▸ Instructions for the task: Rewrite the passage on aggregate functions between "# Group concatenation" and "USING (pk1, pk2)", inclusive, substituting "num_correct" for "n_correct".

B must contain all primary key attributes of A. This enables grouping B's rows by A's primary key.

5.4 Aggregate Functions

# Count
Session.aggr(Trial, n_trials='count(*)')

# Sum, average, min, max
Session.aggr(Trial,
    total='sum(score)',
    avg_score='avg(score)',
    best='max(score)',
    worst='min(score)'
)

# Group concatenation
Session.aggr(Trial, trial_list='group_concat(trial_id)')

# Conditional count
Session.aggr(Trial, n_correct='sum(correct = 1)')

5.5 SQL Equivalent

SELECT A.pk1, A.pk2, A.secondary, agg_func(B.col) AS new_attr
FROM A
[LEFT] JOIN B USING (pk1, pk2)
WHERE <A restrictions>
GROUP BY A.pk1, A.pk2
HAVING <B restrictions>

5.6 Restriction Behavior

Restrictions on A attributes → WHERE clause (before GROUP BY) Restrictions on B attributes → HAVING clause (after GROUP BY)

▸ Stored data:
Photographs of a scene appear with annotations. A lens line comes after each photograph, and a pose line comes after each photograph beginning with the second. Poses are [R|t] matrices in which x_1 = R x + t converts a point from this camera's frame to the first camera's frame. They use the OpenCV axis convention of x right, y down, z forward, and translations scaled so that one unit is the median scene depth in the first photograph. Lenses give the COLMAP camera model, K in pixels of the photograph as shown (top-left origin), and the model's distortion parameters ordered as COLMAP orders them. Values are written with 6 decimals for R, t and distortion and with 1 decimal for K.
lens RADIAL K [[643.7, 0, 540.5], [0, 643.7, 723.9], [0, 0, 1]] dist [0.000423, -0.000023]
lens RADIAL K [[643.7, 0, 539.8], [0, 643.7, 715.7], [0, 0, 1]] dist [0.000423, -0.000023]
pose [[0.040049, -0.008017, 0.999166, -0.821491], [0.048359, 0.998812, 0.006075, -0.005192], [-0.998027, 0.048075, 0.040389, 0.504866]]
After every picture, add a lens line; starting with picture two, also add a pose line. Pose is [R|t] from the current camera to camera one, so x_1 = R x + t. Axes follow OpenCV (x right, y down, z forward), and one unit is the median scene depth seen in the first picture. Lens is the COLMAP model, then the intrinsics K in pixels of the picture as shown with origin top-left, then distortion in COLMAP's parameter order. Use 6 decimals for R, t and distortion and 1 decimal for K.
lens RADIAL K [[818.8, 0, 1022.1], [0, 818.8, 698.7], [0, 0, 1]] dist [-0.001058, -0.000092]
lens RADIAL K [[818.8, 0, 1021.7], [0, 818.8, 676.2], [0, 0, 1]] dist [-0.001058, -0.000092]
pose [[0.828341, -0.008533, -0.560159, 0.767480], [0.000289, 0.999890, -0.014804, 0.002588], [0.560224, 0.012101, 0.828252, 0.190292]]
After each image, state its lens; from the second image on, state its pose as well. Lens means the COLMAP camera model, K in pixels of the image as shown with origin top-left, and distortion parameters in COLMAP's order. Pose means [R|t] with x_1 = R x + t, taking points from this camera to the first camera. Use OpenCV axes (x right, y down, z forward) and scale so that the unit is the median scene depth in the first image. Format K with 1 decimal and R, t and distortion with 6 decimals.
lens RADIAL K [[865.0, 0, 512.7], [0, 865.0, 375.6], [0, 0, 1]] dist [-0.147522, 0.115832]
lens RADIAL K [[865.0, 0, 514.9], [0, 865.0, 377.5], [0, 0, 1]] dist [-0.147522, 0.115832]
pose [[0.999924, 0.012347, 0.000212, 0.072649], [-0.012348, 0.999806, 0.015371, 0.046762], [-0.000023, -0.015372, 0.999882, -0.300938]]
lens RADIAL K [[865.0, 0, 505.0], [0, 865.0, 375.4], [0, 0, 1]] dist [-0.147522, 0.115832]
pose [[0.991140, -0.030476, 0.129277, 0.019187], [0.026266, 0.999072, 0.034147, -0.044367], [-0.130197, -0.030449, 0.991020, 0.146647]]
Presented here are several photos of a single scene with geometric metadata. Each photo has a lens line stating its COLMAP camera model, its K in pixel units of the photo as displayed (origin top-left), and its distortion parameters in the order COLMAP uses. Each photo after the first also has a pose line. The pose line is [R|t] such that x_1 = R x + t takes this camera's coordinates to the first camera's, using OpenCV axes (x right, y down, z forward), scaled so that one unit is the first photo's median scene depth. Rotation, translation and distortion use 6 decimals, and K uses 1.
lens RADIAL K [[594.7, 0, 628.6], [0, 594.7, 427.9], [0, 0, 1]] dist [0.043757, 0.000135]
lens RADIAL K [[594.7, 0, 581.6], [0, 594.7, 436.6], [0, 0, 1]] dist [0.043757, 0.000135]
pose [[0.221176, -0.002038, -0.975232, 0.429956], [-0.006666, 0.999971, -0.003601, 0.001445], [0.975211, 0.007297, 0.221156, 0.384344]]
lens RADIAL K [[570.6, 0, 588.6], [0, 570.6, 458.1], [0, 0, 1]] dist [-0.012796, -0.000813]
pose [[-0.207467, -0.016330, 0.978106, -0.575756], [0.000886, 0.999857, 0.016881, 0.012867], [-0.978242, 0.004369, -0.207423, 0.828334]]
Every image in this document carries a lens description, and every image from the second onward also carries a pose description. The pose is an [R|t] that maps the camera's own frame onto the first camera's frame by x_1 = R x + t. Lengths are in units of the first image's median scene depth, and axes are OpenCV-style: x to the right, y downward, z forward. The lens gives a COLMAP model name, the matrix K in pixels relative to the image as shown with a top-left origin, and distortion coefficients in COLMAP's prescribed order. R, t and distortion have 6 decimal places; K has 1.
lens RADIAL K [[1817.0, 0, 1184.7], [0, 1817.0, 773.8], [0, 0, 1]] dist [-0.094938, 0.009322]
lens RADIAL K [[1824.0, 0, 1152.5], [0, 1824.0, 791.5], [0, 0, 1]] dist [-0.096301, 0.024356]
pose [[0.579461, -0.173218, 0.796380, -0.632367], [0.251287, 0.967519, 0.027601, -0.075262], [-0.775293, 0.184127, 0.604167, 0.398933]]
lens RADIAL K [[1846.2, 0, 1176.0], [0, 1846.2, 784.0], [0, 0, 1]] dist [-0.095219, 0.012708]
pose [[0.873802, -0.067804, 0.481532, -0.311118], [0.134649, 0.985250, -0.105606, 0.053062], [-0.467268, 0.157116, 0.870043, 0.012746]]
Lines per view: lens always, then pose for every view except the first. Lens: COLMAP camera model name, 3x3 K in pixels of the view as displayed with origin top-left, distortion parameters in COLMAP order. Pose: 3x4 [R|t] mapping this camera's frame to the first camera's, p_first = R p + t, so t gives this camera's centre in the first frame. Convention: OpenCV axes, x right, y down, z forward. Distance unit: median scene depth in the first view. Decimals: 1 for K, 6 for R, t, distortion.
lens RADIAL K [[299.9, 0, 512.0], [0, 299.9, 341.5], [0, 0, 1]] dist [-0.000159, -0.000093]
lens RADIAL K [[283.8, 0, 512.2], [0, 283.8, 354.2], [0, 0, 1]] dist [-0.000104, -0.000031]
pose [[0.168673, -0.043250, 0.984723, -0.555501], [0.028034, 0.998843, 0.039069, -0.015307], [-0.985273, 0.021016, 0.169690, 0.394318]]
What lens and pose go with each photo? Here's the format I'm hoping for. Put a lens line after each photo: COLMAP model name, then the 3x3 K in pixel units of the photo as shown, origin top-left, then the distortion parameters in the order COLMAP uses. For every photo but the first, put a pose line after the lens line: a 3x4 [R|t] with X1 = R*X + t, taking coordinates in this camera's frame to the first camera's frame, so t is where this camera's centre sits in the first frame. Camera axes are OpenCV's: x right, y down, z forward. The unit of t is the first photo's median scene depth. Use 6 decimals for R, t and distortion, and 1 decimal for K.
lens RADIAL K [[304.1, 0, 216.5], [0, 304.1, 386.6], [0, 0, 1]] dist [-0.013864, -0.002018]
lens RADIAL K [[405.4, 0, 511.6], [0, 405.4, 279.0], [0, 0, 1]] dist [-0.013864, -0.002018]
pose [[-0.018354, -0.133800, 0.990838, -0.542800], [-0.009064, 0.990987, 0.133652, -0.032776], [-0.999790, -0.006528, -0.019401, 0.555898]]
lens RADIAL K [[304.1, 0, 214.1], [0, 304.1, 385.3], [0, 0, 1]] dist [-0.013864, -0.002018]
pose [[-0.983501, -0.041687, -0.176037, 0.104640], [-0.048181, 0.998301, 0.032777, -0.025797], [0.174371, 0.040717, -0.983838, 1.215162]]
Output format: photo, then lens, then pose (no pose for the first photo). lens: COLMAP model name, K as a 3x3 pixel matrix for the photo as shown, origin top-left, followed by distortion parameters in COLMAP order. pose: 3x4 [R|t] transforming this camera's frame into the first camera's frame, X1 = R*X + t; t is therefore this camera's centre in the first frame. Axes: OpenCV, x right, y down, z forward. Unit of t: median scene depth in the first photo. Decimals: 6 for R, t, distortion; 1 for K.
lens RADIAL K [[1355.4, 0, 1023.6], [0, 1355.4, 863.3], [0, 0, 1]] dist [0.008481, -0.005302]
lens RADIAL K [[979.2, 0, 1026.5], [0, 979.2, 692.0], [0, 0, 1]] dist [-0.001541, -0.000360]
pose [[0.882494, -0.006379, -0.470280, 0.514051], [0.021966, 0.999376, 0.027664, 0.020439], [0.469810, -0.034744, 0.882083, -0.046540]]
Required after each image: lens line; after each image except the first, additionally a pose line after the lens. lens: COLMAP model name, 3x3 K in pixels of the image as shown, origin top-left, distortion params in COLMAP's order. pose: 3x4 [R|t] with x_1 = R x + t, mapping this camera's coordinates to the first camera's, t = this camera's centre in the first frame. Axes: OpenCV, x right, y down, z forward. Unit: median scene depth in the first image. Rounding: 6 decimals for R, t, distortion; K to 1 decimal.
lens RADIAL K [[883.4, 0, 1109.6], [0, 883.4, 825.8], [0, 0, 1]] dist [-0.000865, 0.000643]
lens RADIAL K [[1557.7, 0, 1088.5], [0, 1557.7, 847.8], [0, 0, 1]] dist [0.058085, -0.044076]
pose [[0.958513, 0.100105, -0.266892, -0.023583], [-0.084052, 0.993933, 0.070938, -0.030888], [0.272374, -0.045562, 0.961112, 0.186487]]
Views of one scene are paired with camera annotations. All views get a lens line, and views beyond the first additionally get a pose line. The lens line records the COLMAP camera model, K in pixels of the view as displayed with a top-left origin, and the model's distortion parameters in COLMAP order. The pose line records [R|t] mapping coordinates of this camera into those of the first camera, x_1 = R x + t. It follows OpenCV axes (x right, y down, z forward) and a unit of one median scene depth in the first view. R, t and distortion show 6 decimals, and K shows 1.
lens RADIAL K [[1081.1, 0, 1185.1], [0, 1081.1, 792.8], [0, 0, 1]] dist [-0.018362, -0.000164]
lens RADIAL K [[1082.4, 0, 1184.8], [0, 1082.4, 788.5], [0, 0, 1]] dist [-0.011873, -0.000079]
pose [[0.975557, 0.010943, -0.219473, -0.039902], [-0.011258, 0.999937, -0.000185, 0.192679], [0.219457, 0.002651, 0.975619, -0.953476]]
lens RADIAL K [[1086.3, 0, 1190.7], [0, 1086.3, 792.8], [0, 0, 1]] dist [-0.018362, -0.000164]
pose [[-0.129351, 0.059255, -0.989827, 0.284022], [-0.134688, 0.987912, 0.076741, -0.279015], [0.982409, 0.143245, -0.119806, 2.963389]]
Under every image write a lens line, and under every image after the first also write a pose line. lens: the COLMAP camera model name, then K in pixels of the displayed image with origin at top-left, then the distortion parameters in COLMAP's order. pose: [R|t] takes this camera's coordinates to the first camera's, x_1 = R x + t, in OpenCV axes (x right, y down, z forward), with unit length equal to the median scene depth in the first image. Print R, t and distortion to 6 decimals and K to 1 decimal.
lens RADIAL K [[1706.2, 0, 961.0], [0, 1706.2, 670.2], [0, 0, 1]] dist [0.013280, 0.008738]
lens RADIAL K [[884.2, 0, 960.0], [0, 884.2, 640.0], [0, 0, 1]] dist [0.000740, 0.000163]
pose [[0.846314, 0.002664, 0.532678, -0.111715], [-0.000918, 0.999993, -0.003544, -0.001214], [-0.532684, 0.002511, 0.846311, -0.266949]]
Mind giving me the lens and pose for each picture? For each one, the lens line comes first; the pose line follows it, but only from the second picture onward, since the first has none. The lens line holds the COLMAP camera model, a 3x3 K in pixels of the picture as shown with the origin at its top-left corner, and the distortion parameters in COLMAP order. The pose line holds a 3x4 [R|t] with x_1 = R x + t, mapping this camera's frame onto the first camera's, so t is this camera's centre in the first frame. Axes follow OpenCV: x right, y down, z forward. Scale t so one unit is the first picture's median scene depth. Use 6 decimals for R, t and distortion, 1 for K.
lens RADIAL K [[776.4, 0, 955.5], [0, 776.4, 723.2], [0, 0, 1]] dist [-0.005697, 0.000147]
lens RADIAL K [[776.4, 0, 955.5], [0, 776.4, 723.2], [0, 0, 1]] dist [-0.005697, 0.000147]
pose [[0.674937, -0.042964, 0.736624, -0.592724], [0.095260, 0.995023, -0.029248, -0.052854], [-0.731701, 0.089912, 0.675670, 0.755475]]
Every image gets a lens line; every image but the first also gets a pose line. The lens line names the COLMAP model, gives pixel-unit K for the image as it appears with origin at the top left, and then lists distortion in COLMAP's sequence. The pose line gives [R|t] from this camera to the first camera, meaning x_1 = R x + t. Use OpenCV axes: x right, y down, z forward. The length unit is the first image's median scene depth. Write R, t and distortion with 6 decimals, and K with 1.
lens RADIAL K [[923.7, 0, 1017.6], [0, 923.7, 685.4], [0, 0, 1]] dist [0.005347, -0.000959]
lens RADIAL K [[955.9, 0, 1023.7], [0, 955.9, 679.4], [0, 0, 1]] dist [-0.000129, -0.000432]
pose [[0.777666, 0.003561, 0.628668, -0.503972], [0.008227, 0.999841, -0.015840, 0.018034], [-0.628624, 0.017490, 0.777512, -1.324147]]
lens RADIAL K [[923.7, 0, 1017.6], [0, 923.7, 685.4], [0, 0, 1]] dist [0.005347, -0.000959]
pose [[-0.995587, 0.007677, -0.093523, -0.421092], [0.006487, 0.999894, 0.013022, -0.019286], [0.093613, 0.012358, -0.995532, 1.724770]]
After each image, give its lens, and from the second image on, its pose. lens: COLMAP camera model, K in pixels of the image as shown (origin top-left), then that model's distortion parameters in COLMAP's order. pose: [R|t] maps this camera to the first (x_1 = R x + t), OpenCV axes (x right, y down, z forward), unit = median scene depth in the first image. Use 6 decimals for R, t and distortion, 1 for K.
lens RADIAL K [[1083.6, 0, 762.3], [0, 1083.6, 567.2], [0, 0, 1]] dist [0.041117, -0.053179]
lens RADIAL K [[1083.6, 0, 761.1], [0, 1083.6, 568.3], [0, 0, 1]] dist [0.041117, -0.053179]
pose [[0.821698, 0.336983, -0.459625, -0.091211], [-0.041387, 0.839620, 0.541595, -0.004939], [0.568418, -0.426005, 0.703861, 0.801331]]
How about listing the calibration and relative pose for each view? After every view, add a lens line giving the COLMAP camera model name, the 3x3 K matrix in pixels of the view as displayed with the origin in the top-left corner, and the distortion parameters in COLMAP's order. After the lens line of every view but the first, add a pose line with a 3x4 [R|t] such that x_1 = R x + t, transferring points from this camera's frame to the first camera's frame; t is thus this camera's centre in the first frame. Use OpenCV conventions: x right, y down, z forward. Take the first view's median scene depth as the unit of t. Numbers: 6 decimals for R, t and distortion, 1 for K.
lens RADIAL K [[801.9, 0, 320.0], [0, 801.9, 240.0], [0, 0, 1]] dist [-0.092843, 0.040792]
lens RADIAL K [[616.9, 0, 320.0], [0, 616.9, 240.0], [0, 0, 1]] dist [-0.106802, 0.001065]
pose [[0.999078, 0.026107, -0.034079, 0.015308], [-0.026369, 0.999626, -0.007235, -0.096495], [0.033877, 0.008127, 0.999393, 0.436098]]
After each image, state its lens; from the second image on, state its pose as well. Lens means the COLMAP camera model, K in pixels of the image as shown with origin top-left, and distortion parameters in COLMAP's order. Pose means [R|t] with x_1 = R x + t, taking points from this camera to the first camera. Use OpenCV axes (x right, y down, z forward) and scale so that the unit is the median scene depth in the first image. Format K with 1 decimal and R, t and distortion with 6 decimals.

▸ Task result:
# Group concatenation
Session.aggr(Trial, trial_list='group_concat(trial_id)')

# Conditional count
Session.aggr(Trial, num_correct='sum(correct = 1)')

5.5 SQL Equivalent

SELECT A.pk1, A.pk2, A.secondary, agg_func(B.col) AS new_attr
FROM A
[LEFT] JOIN B USING (pk1, pk2)